El hecho de que un gobierno mienta y confunda no es una novedad, ni en Israel ni en la mayoría de los países del mundo. La situación se complica mucho más cuando la justicia, la tan afamada justica judía de Israel, se ve embarrada cuando trata de escabullirse de verificar la aplicación de sentencias que dictamina en el caso de los usurpadores judíos de tierras palestinas.
Los casos de Guivat Asaf y Migrón son un claro ejemplo de lo que se puede identificar como un serio desvío en el comportamiento de la Corte Suprema de Justicia de Israel. En 2006 y 2007, el grupo judío Paz Ahora y propietarios palestinos de las tierras usurpadas presentaron un recurso de amparo ante el alto tribunal demandando el desmantelamiento de estos asentamientos ilegítimos y la restauración de la propiedad a sus auténticos propietarios. Los jueces reconocieron la razón de la demanda y el gobierno se comprometió a desalojar y desmantelar estas colonias nacidas del despojo.
En este momento saltaron a la vista dos preocupantes síntomas del desmoronamiento institucional del Estado de Israel. En el primer síntoma, el gobierno demostró toda su desnudez e impotencia de imponer la ley ante estos colonos judíos saqueadores de tierras. Cuánta vergüenza debe sentir el pueblo judío al ver un alto ministro clamar, una y otra vez, ante el alto tribunal de justicia por una nueva prórroga para poner en práctica su fallo, dando su dudosa palabra que se hará justicia en corto plazo. Con estas promesas ya trascurrieron cinco años y es probable que solo seamos testigos del prólogo de esta larga historia. El último capítulo de esta vergonzosa farsa se trasmitió esta semana. Véase: “El Tribunal Superior de Justicia de Israel autorizó una nueva postergación del desmantelamiento de la colonia ilegal Guivat Asaf (YNET, 28-11-2011)

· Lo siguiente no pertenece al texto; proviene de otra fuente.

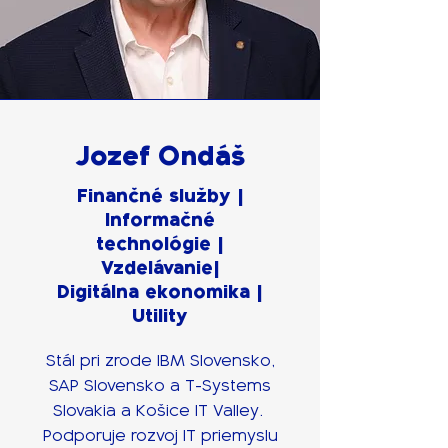
Jozef Ondáš
Finančné služby |
Informačné
technológie |
Vzdelávanie|
Digitálna ekonomika |
Utility
Stál pri zrode IBM Slovensko,
SAP Slovensko a T-Systems
Slovakia a Košice IT Valley.
Podporuje rozvoj IT priemyslu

El segundo síntoma tiene un significado mucho peor. Pareciera que las amenazas del último tiempo de proyectos de leyes despóticas de parlamentarios pertenecientes a la bancada del partido de Netanyahu tiene su efecto sobre los jueces (véase “Las amistades peligrosas del judaísmo moderno”). En su afán de no exasperar los sentimientos de los colonos judíos usurpadores de tierras palestinas y también mantener una imaginaria paz interior, da la impresión de que la justicia israelí está creando una nueva figura jurídica en el momento de dictaminar o verificar el cumplimiento de una pena a un delincuente convicto.
Así como existe la cadena perpetua para culpables de crímenes horrendos, los colonos judíos que se apropian ilegalmente de tierras palestinas podrán recibir “impunidad perpetua”, desde el momento que fueron encontrados culpables en la sentencia del juicio (usurpación de tierras), los jueces les fijaron la pena (desmantelamiento y restauración de propiedad a sus legítimos propietarios), pero el cumplimiento de la pena se posterga indefinidamente. Si el expropiador es judío, se otorga tiempo ilimitado para “arreglar” la situación.
El judaísmo siempre luchó en contra de todo tipo de impunidad. Es hora de que demande la abolición de la “impunidad perpetua”, salvo que la considere su derecho natural y exclusivo. La fuente: Daniel Kupervaser es periodista argentino-israelí, director del blog Ojalá me equivoque.